* [Excerpt to read]:
>> begin

Wednesday, December 13, 2006

Digital Photography: What Does It Mean?

Digital Photography: What Does It Mean?
By: Dominic Ferrara

Digital photography is very popular these days. If you have recently shifted from film cameras to digital photography, it is essential that you understand the various terms and abbreviations associated with it:

A PIXEL It is the smallest part of a digital image. Pixels are combined with millions of other pixels to form a photo image. The resolution of digital cameras is expressed in terms of pixels.

The total quantity of pixels in a photo image is the RESOLUTION. The quality of the picture becomes sharper and better with the increase in resolution; more pixels mean better the quality.

One million pixels make a MEGAPIXEL. A picture with three or four megapixels will have much better quality than a picture with just one.

DPI (dots per inch) is used to describe the quality of a printer or computer monitor. Laser printers have about 300 dpi resolution, while monitors only have 72. Photo quality inkjet printers have a dpi of at least 1200 dpi. Here again, more the dpi, better the quality.

>> end

* [Task requirements]:
**1)** Quote the digital photography article, beginning at the words "DPI (dots per" and stopping after "dpi, better the quality.".
**2)** Answer these questions from the digital photography article:
(a) What is the smallest part of a digital image?
(b) How many pixels make up a megapixel?
(c) About what dpi resolution do laser printers have?
The lines that follow come from a separate source.

* [Record set]:

>> begin

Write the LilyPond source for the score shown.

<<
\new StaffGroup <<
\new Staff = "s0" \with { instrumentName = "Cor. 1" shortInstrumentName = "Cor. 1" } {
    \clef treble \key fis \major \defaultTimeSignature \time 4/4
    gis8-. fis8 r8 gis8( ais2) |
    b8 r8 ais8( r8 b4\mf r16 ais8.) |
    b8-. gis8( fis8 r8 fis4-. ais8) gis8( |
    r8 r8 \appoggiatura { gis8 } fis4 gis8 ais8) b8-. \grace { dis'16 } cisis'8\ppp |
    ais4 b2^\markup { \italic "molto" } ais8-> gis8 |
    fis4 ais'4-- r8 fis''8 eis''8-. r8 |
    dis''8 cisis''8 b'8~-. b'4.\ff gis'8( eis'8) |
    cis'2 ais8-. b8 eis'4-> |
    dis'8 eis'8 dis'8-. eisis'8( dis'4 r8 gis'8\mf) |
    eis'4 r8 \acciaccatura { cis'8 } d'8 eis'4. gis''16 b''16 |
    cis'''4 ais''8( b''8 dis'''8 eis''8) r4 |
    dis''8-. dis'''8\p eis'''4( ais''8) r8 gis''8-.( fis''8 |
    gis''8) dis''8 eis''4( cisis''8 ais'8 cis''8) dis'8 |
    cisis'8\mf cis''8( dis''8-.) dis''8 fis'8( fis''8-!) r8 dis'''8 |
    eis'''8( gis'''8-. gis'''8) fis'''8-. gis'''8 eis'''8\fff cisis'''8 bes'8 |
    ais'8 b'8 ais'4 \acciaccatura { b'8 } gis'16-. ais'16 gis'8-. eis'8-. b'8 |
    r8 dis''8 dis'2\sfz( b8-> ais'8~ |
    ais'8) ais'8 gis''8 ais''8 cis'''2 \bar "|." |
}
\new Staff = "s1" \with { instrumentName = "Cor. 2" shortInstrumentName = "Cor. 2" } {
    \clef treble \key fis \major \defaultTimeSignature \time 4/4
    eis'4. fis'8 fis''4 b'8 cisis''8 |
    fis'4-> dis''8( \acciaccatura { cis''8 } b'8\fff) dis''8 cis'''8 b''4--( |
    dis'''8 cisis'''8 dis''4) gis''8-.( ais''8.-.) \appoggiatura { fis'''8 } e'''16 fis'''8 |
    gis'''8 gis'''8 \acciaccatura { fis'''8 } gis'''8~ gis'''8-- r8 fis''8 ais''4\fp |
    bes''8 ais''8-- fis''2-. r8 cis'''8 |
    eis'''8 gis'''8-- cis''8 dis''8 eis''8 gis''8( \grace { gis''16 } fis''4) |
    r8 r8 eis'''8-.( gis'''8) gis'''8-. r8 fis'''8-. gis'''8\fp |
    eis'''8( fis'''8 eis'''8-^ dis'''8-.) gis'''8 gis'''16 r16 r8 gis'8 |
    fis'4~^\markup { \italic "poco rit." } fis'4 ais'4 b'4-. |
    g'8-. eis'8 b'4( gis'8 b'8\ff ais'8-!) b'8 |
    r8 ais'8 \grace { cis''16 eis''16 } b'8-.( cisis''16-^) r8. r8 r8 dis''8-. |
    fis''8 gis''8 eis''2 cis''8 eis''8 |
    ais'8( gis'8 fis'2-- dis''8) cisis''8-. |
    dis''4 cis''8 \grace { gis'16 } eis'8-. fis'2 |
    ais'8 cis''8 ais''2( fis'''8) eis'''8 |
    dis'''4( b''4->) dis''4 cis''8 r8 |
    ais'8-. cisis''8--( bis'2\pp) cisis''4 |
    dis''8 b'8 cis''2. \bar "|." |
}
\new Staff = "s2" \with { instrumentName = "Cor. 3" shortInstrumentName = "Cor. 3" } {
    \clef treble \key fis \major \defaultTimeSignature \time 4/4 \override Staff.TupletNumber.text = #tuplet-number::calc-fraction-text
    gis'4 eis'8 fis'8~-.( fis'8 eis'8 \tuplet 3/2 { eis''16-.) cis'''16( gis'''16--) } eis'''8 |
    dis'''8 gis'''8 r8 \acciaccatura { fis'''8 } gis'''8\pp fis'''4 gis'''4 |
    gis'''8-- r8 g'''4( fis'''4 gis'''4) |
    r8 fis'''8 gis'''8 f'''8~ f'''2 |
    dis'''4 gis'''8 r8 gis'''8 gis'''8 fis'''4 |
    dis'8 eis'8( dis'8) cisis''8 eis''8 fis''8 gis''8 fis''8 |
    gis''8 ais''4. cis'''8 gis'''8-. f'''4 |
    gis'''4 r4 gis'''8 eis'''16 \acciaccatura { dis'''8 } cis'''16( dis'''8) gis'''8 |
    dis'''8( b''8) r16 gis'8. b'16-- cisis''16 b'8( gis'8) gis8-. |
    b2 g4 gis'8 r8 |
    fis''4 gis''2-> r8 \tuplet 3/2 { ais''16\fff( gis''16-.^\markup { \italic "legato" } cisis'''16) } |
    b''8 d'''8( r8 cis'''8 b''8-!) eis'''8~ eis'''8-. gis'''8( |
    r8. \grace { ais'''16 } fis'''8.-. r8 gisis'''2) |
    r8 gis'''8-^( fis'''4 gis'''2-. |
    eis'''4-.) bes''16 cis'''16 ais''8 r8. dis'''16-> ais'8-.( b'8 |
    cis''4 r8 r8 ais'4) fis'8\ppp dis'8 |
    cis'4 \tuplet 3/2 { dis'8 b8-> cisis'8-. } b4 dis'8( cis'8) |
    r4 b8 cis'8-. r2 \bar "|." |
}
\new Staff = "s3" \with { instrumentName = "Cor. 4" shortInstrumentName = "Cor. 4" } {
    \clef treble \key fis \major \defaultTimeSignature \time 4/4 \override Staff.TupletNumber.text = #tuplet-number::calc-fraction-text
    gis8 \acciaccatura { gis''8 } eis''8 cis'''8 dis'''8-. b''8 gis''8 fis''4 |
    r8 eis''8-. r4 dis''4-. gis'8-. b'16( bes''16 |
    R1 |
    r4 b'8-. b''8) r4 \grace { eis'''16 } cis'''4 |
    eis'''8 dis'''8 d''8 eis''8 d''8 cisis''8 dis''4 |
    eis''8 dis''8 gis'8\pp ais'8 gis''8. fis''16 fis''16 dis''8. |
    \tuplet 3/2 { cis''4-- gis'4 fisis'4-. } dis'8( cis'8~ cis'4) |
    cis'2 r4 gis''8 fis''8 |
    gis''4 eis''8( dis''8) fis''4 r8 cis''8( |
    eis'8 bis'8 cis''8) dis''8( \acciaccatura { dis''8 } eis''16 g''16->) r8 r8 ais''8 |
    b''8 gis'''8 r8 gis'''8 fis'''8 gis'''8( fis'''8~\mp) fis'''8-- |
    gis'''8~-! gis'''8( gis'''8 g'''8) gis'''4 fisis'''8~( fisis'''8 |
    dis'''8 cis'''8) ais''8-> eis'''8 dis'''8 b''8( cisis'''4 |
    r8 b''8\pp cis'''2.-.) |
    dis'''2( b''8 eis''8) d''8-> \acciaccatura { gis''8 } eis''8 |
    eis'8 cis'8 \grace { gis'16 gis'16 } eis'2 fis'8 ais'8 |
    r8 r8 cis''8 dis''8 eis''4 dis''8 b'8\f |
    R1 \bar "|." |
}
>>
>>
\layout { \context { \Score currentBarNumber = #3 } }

>> end
>> begin

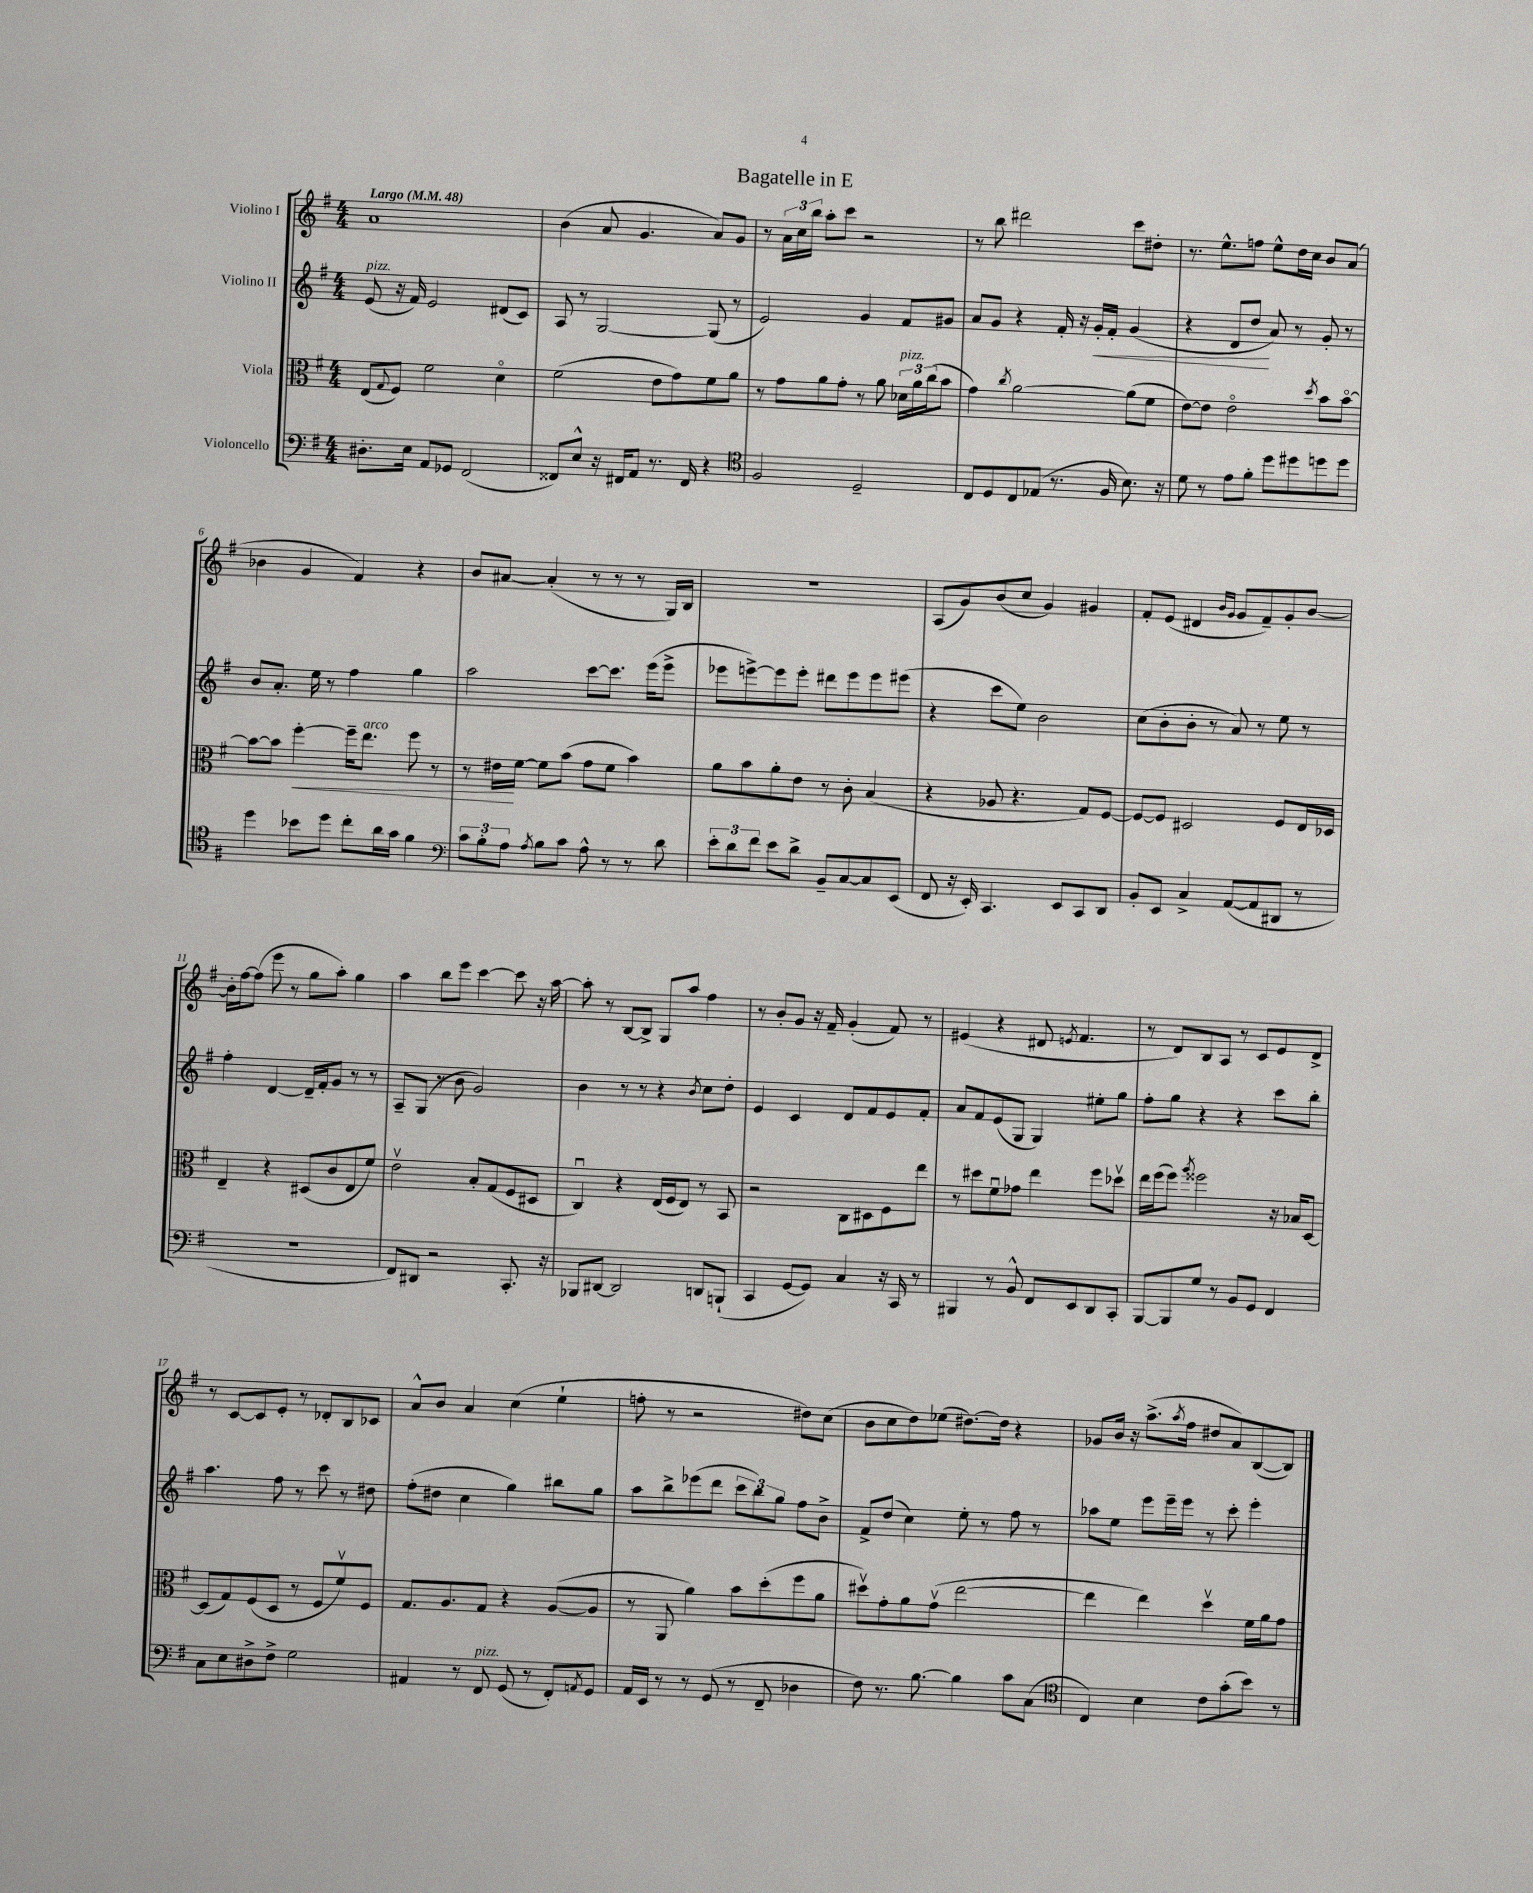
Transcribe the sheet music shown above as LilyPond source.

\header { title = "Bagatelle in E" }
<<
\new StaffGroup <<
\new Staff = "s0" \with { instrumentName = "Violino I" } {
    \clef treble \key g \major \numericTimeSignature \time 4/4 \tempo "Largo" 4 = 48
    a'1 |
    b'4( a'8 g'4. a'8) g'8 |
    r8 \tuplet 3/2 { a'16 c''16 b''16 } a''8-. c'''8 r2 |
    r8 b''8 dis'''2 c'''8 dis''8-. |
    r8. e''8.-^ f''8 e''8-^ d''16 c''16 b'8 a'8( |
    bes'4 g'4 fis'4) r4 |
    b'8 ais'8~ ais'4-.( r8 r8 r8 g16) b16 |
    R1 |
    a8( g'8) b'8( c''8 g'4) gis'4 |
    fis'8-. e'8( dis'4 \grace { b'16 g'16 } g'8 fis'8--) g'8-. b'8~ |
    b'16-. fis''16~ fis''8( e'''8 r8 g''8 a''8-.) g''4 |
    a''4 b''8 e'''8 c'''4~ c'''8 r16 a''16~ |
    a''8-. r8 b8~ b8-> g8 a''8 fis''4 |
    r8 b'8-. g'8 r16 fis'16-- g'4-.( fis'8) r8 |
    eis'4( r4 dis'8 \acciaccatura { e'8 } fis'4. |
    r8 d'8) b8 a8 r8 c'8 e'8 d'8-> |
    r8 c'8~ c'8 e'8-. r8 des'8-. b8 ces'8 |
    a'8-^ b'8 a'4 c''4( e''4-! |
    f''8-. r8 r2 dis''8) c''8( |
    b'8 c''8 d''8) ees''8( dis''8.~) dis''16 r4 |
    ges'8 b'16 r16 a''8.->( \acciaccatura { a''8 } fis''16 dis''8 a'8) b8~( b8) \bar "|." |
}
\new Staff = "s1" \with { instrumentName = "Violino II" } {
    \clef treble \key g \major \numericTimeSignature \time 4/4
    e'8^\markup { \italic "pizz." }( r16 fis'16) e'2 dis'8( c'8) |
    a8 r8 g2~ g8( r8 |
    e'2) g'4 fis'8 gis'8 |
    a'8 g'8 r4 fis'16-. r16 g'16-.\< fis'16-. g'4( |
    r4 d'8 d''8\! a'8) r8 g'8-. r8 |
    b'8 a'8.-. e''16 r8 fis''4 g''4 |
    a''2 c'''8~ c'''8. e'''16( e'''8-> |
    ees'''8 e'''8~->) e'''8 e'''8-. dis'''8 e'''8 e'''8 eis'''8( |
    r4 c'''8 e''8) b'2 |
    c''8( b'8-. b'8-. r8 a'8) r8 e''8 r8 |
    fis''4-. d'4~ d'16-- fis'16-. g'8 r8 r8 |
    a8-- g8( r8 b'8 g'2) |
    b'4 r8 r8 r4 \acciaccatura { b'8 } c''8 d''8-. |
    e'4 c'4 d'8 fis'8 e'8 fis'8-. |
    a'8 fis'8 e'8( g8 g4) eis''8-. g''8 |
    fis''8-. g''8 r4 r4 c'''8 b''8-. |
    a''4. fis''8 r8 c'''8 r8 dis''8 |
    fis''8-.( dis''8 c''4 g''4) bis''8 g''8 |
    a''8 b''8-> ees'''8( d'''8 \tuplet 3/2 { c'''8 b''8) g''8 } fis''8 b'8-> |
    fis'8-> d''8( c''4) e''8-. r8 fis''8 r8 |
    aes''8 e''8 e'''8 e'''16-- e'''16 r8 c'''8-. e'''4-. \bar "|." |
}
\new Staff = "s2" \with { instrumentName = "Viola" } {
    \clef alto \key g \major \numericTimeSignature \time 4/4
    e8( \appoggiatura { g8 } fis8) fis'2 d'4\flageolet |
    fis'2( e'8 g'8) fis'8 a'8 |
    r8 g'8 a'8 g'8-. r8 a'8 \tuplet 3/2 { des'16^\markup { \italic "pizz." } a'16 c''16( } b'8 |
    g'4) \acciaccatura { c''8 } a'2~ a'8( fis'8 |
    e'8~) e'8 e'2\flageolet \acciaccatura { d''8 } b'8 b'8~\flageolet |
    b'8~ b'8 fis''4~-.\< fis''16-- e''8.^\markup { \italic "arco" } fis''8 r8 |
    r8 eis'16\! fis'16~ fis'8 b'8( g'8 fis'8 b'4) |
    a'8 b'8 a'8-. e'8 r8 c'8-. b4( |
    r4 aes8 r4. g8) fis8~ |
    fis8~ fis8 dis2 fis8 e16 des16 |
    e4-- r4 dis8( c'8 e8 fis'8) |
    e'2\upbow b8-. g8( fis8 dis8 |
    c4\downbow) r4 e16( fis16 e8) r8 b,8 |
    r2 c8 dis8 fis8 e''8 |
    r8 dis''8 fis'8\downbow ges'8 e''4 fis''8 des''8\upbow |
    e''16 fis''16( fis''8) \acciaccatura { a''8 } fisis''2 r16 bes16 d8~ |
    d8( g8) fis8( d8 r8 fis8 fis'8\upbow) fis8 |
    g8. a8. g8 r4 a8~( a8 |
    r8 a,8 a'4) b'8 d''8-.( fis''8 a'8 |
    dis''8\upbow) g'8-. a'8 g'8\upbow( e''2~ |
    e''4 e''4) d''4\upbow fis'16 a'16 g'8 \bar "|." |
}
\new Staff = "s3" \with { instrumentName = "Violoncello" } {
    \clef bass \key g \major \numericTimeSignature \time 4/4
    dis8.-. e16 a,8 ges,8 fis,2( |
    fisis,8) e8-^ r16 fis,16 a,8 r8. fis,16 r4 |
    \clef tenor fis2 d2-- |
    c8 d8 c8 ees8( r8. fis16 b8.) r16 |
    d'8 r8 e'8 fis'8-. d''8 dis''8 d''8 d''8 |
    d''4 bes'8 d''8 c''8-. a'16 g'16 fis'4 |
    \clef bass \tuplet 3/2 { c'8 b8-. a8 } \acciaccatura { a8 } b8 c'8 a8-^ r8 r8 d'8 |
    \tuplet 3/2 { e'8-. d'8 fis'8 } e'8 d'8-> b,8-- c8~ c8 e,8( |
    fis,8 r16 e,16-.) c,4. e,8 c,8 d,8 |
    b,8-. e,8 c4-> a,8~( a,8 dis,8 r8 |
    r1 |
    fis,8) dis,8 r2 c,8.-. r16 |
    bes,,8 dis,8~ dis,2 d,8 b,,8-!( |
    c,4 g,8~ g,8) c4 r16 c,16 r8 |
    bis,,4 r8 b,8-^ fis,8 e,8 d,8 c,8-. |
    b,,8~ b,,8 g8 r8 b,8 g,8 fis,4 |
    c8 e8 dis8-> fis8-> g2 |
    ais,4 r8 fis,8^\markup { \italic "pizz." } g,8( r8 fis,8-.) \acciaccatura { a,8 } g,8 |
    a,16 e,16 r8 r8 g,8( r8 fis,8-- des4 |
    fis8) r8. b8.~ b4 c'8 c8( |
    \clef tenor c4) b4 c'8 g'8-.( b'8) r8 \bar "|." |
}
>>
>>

>> end

* [Response list]:
**1)**
DPI (dots per inch) is used to describe the quality of a printer or computer monitor. Laser printers have about 300 dpi resolution, while monitors only have 72. Photo quality inkjet printers have a dpi of at least 1200 dpi. Here again, more the dpi, better the quality.

**2)**
(a) A pixel.
(b) One million.
(c) About 300 dpi.